Therapy sessions are meant to be a form of introspection, as long as you attend them on a regular basis. Not only can therapy help you understand why you’re stressed with better clarity, but you can discover tools that will help you handle stress in the future as well.
It often happens that people feel overwhelmed and stressed without being able to pinpoint the exact cause or determine what the root of the problem is. The therapist is there to ask all the right questions and teach you how to analyze yourself. The more you understand about yourself, the more capable you will be of taking a step back when you encounter stressful situations in the future, and find better management solutions.
Do things that boost your self-esteem
It’s not uncommon for people who are under a lot of stress to start thinking less of themselves. We sometimes see these problems that life throws our way as a chance to prove that we’re strong, and when we fall prey to the mental pressure, we start thinking that we’re too weak to handle these “grown-up” problems.
But what if you engaged in activities that you know you can pull off, and that can boost your self-esteem in the process? In other words, do things you know you’re good at and can’t fail, so that you can indulge in these little victories that actually mean a lot for your mental well-being.
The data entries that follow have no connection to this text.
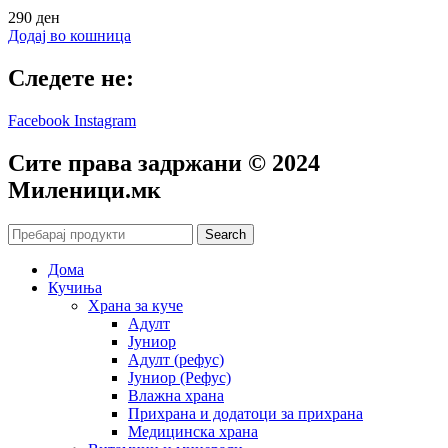
290
ден
Додај во кошница
Следете не:
Facebook
Instagram
Сите права задржани © 2024
Mиленици.мк
Search
Дома
Кучиња
Храна за куче
Адулт
Јуниор
Адулт (рефус)
Јуниор (Рефус)
Влажна храна
Прихрана и додатоци за прихрана
Медицинска храна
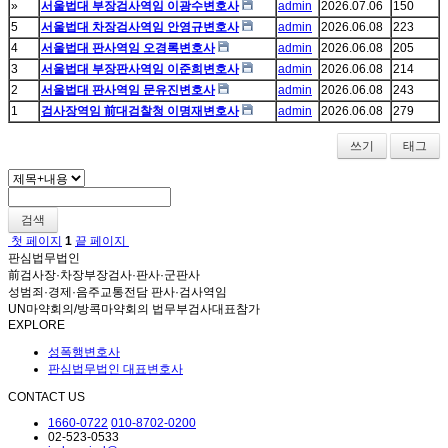
»
서울법대 부장검사역임 이광수변호사
admin
2026.07.06
150
5
서울법대 차장검사역임 안영규변호사
admin
2026.06.08
223
4
서울법대 판사역임 오경록변호사
admin
2026.06.08
205
3
서울법대 부장판사역임 이준희변호사
admin
2026.06.08
214
2
서울법대 판사역임 문유진변호사
admin
2026.06.08
243
1
검사장역임 前대검찰청 이명재변호사
admin
2026.06.08
279
쓰기
태그
검색
첫 페이지
1
끝 페이지
판심법무법인
前검사장·차장부장검사·판사·군판사
성범죄·경제·음주교통전담 판사·검사역임
UN마약회의/방콕마약회의 법무부검사대표참가
EXPLORE
성폭행변호사
판심법무법인 대표변호사
CONTACT US
1660-0722
010-8702-0200
02-523-0533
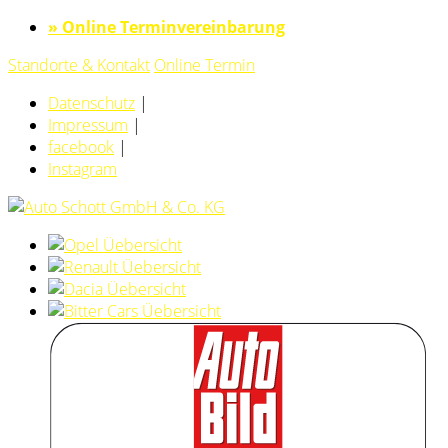
» Online Terminvereinbarung
Standorte & Kontakt
Online Termin
Datenschutz
|
Impressum
|
facebook
|
Instagram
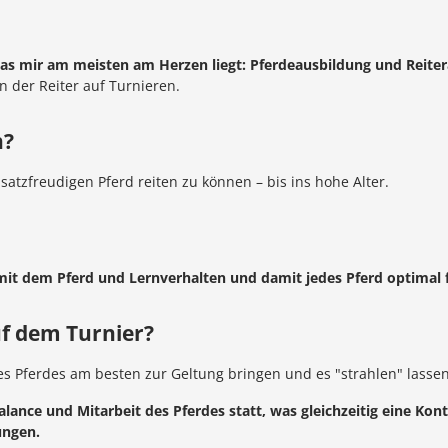
was mir am meisten am Herzen liegt: Pferdeausbildung und Reite
 der Reiter auf Turnieren.
n?
atzfreudigen Pferd reiten zu können – bis ins hohe Alter.
t dem Pferd und Lernverhalten und damit jedes Pferd optimal 
uf dem Turnier?
s Pferdes am besten zur Geltung bringen und es "strahlen" lassen
alance und Mitarbeit des Pferdes statt, was gleichzeitig eine Kon
ungen.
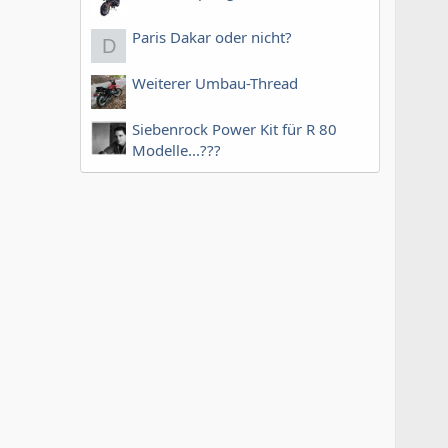
Paris Dakar oder nicht?
D
Weiterer Umbau-Thread
Siebenrock Power Kit für R 80
Modelle...???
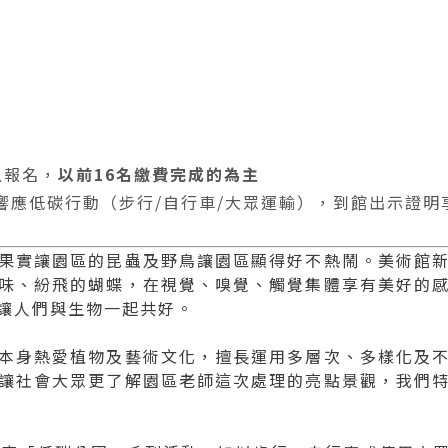
上報名，
以前16名繳費完成的為主
，響應低碳行動（步行/自行車/大眾運輸），到館出示證明
果實讓園區的昆蟲及野鳥讓園區顯得好不熱鬧。美術館
味、紛飛的蝴蝶，在視覺、嗅覺、觸覺集體享有美好的
讓人們與生物一起共好。
本身熱愛植物及藝術文化，擅長運用多層次、多樣化及
讓社會大眾更了解園區老師這次處理的亮點景觀，我們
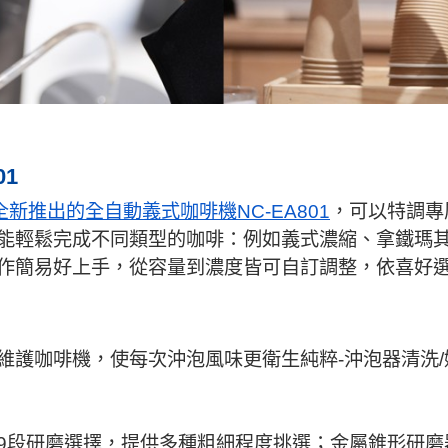
01
ic全新推出的全自動義式咖啡機NC-EA801
，可以特調專
能輕鬆完成不同類型的咖啡：例如義式濃縮、拿鐵瑪
作簡易好上手，從容量到濃度皆可自訂調整，依喜好
護咖啡機，使每次沖泡風味更衛生純粹-沖泡器清洗/
9段研磨選擇，提供多種粗細程度挑選；金屬錐形研磨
Are you really good at cooking? Then organize a dinner party and whip up your famous cupcakes or that tasty lasagna that your friends love. Are you keen on solving math problems? How about looking for some tough puzzles and work your way to finding the solution? Are you more of a creative person? Then how about looking for your next DIY project and create something you can take pride in? These activities can lead you to have an amazing day at home.
The key is to focus on what you’re good at in order for you to understand your worth and accept the fact that nobody is good at absolutely everything. This little self-esteem tip is bound to take some of the stress off your shoulders (and even if it didn’t, you’ll have something to occupy your mind with and avoid thinking about your problems for a little while).
Stress can be a slow killer, and even if you sense it on a mental level, it also has a negative impact on your body as well. People who are stressed tend to get sick more often, find it harder to recover when they fall ill, are more likely to pick fights with family and friends, and have a harder time sleeping once a certain something keeps them up at night.
Dealing with stress is extremely important, and a lot of people see stress as something that everybody has to deal with, so the best they can do is “suck it up”. But there is something in between whining all the time and completely ignoring the fact that you’re feeling like you’re about to explode, and that’s called stress management.